Жгучая тяга переполняет ее.
– Нет, – выдыхает она.
Да-да-да…
– Нет? – вторит Ахкеймион.
– Я не собираюсь рисковать нашим ребенком, – объясняет она, вновь откидывая назад голову.
– Но ты именно это и делаешь!
И он продолжает уговоры. Скюльвенды способны были, как никакой другой народ, заставить его настаивать на осторожности. Безбожники, поклоняющиеся лишь насилию. Столь же нечестивые и порочные, как шранки, но гораздо хитрее.
– Они не настолько дикие, как тебе кажется! – кричит он, побуждаемый упрямством и беспокойством. – Их установления древние, но не примитивные. Их обычаи жестокие, но не бессмысленные. Хитрость и готовность к обману – вот самое ценное их оружие!

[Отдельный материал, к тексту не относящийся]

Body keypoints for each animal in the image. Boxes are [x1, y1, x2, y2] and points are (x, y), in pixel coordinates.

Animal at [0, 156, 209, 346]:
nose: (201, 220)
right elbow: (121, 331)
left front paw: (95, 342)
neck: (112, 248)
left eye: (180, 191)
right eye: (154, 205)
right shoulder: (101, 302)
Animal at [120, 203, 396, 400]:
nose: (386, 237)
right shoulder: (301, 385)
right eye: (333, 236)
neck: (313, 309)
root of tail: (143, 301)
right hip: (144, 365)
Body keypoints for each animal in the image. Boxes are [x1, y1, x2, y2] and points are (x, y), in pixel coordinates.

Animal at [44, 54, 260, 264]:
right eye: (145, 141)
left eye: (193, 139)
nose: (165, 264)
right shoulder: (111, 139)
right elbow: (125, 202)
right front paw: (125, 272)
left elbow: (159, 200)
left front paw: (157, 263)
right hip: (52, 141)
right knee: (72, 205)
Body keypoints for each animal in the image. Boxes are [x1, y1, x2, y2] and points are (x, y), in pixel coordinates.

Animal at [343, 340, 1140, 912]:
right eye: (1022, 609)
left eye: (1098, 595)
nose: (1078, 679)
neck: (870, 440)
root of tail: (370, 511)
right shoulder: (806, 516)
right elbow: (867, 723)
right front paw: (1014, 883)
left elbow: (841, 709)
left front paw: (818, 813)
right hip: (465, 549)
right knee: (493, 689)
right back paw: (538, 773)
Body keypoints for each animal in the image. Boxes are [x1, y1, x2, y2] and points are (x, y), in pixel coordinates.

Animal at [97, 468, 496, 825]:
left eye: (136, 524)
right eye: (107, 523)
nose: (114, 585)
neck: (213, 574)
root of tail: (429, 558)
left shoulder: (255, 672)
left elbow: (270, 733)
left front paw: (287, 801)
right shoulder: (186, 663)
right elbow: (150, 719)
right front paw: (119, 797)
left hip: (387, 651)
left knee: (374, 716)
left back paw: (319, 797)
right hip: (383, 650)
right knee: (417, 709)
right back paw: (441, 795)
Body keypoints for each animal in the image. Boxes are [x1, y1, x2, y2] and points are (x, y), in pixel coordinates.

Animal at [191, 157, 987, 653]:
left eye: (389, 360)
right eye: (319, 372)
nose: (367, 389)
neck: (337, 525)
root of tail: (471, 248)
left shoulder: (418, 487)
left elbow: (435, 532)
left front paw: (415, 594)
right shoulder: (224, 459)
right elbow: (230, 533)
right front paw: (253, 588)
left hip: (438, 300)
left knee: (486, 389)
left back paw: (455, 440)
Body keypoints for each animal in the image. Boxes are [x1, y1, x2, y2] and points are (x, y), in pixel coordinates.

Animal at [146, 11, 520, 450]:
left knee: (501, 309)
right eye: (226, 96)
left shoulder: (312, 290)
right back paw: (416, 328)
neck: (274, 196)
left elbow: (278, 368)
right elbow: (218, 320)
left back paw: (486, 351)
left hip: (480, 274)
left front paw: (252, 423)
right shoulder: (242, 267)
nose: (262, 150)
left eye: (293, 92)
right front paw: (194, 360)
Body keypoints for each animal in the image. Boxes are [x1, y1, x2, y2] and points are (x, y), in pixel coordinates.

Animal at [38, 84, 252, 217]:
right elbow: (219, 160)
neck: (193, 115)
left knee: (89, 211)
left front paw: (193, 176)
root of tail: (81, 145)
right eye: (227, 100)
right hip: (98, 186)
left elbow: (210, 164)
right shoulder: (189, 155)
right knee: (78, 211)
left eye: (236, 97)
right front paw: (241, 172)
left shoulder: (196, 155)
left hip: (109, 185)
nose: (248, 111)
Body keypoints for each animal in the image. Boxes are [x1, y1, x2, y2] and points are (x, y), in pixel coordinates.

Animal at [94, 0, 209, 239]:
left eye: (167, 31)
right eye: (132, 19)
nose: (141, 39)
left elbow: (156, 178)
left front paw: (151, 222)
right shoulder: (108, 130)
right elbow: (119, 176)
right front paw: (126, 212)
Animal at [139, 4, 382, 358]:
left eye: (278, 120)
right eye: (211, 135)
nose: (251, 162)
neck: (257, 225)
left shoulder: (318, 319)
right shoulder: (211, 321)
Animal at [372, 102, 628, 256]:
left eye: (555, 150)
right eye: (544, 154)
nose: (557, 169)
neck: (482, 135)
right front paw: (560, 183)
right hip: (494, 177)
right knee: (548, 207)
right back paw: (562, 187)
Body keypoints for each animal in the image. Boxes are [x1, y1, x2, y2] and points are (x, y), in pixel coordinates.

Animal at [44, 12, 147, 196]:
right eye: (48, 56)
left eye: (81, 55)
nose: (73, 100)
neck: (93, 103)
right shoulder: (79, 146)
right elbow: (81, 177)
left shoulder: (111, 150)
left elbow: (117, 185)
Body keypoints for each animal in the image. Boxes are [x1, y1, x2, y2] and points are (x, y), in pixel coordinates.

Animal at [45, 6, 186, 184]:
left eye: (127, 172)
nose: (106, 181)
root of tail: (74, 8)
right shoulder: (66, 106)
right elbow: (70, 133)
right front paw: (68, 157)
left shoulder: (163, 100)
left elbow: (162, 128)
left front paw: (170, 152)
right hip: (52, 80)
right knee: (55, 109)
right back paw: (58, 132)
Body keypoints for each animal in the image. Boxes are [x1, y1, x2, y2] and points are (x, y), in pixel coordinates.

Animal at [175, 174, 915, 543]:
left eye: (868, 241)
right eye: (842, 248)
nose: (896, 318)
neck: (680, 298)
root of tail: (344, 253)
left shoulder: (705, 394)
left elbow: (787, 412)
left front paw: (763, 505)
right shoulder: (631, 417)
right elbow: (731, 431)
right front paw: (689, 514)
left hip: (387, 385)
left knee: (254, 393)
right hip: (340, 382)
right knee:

Она лежит, одной рукой поддерживая живот, а на другую опираясь лбом.
Вот ведь старый, назойливый хрен!
– Мимара! Нам нужно бежать дальше!
Она понимает, в какой опасности они находятся. Скюльвенды оставались немалым предметом беспокойства для Андиаминских Высот, хотя и меньшим, чем во времена Икуреев. Битва при Кийюте стоила им целого поколения мужчин – и не только его. Народ Войны всегда зависел от хор, которыми их предки завладели за тысячелетия. Лишенные большей части Безделушек, они попросту ничего не могли противопоставить колдунам Трех Морей.